CSHace merge with CITace?

  • PCR_product info discrepancies
  • CITace data was overwriting CSHace data, but changed
  • 8 classes of data in CSHace
  • CSHace data had never been read into CITace minus
  • Proposal: read CSHace data into ACEDB and then read in CITace minus data (which would overwrite CSHace data with CITace data where there is a conflict)
  • Can we assume that all CITace data is better/newer/more-up-to-date than CSHace data?
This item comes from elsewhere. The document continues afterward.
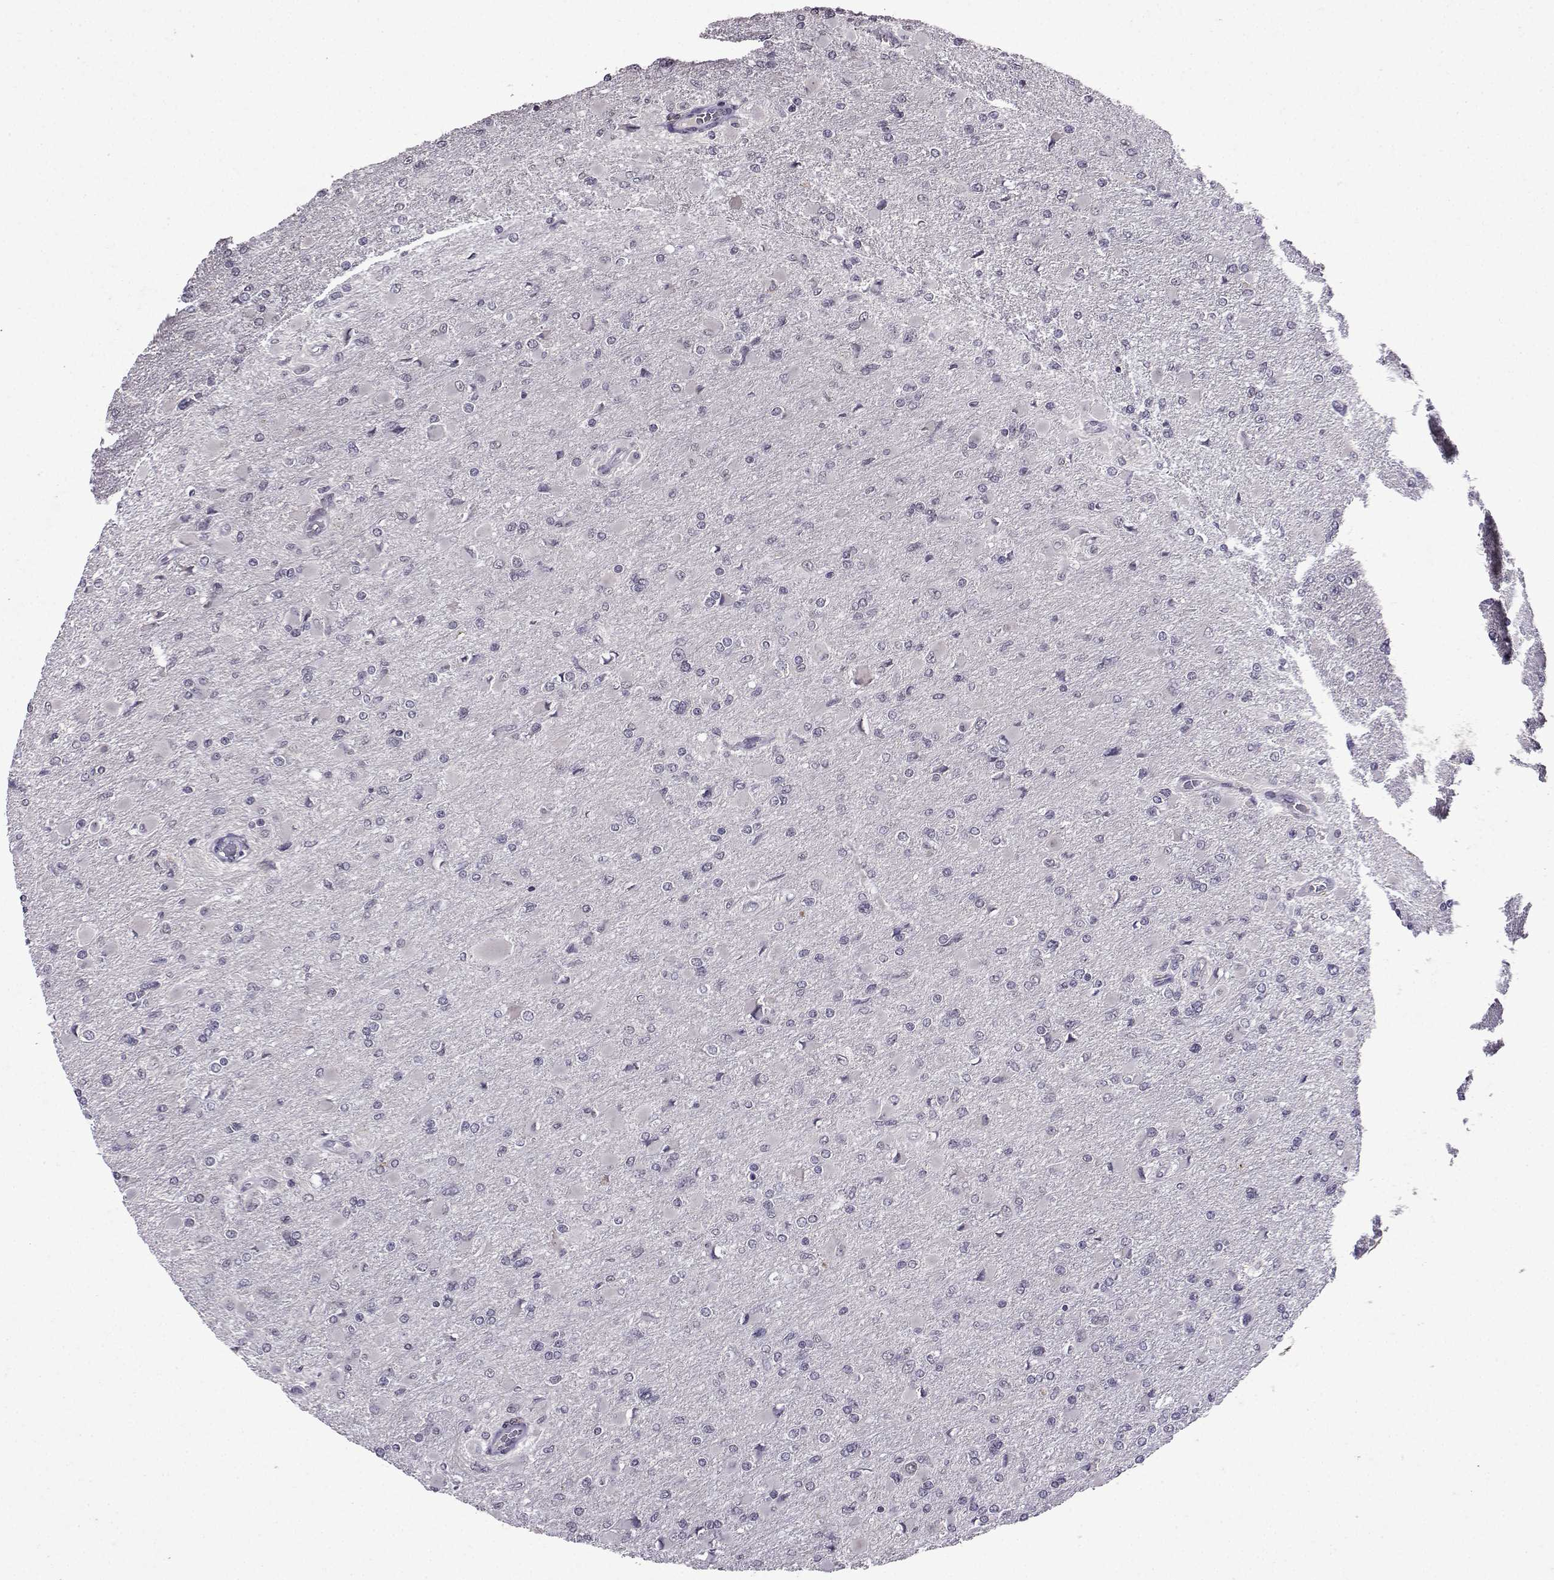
{"staining": {"intensity": "negative", "quantity": "none", "location": "none"}, "tissue": "glioma", "cell_type": "Tumor cells", "image_type": "cancer", "snomed": [{"axis": "morphology", "description": "Glioma, malignant, High grade"}, {"axis": "topography", "description": "Cerebral cortex"}], "caption": "High power microscopy histopathology image of an IHC photomicrograph of glioma, revealing no significant expression in tumor cells.", "gene": "CCL28", "patient": {"sex": "female", "age": 36}}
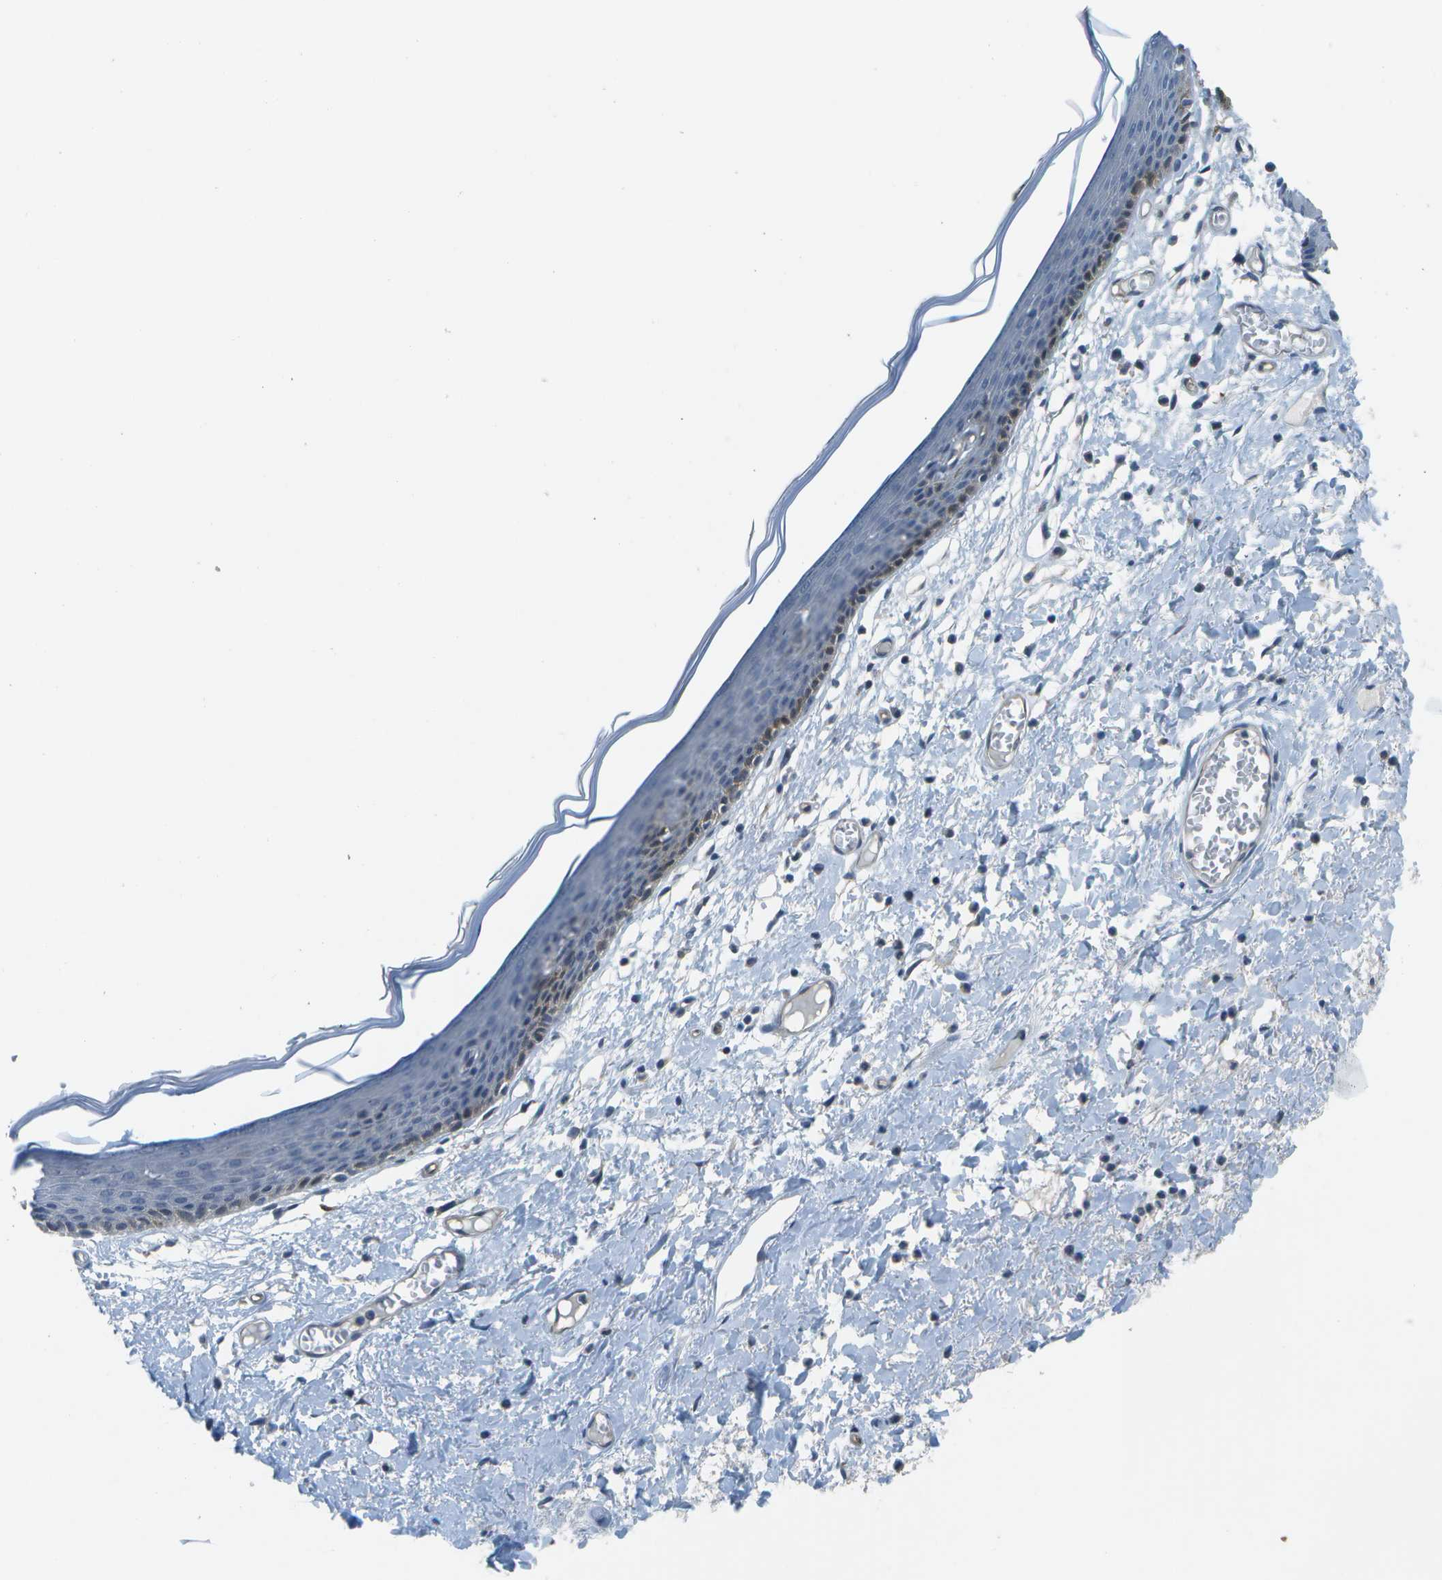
{"staining": {"intensity": "weak", "quantity": "<25%", "location": "cytoplasmic/membranous"}, "tissue": "skin", "cell_type": "Epidermal cells", "image_type": "normal", "snomed": [{"axis": "morphology", "description": "Normal tissue, NOS"}, {"axis": "topography", "description": "Vulva"}], "caption": "The photomicrograph displays no staining of epidermal cells in unremarkable skin. (Brightfield microscopy of DAB immunohistochemistry (IHC) at high magnification).", "gene": "ENPP5", "patient": {"sex": "female", "age": 54}}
Consensus Sequence tag in PWM model

  • OK to add, but leave as 'Text' not '?Text'
  • DNA_text field instead? Xiaodong will run by EBI
  • This data is denormalized from a PWM if both are provided
  • Should only be used if no PWM is provided
  • Perhaps this should not be added


October 25, 2012

Curation Stats Table


WS235 Upload next Thursday (Nov 1)


Microarrays

  • 24 new datasets
  • Five new species
  • We want to perform cluster analysis for end users (SPELL itself not capable)


PWM/PFM data

  • ~5000 PFM/PWM data objects in .ace files from Stormo data set
  • How the motif finder tool should work? (without using 1000s of GBrowse tracks?)
  • Single GBrowse track that consolidates all PFMs/PWMs; one track with all 'binding sites' above threshold?
  • Another tool to look for, for example, co-occurrence?


Disease info

  • Adding 'Disease_relevant_info' tag in Gene model
  • Human ortholog pulled from OMIM by Hinxton/EBI


Ranjana will do a blog item every Thursday

  • Doing series heading, e.g. "Developments to GO"
    • Updates could fall under same headings to organize blog posts


New RNAi clones from Ahringer lab

  • Working with Kevin Howe as to how the new PCR_product and Oligo objects should be created and stored
  • Ultimately would like (for all RNAi clones) to have a one-to-one mapping of best RNAi clones for a gene
  • Gene pages could then display "THE" RNAi clone for a gene per library (e.g. Vidal or Ahringer), along with resource address/location
  • If multiple clones per gene, indicate which clone is unique to that gene


Protein-2-GO Tool

  • Gene-product-information file
  • Working with other MODs


Transgenes up to date


Legacy phenotypes

  • Still have ~800 legacy phenotypes to add through phenotype curation


Process pages

  • Karen writing summaries for processes
  • People can help cull the list and/or help write summaries
  • Look at Processes in the Process OA by querying for "Karen" as a curator
  • Connecting to relevant papers (reviews, research articles, WormBook chapters/abstracts)
  • Linking to WikiPathways, Reactome?
  • What should be editable by users/broader community?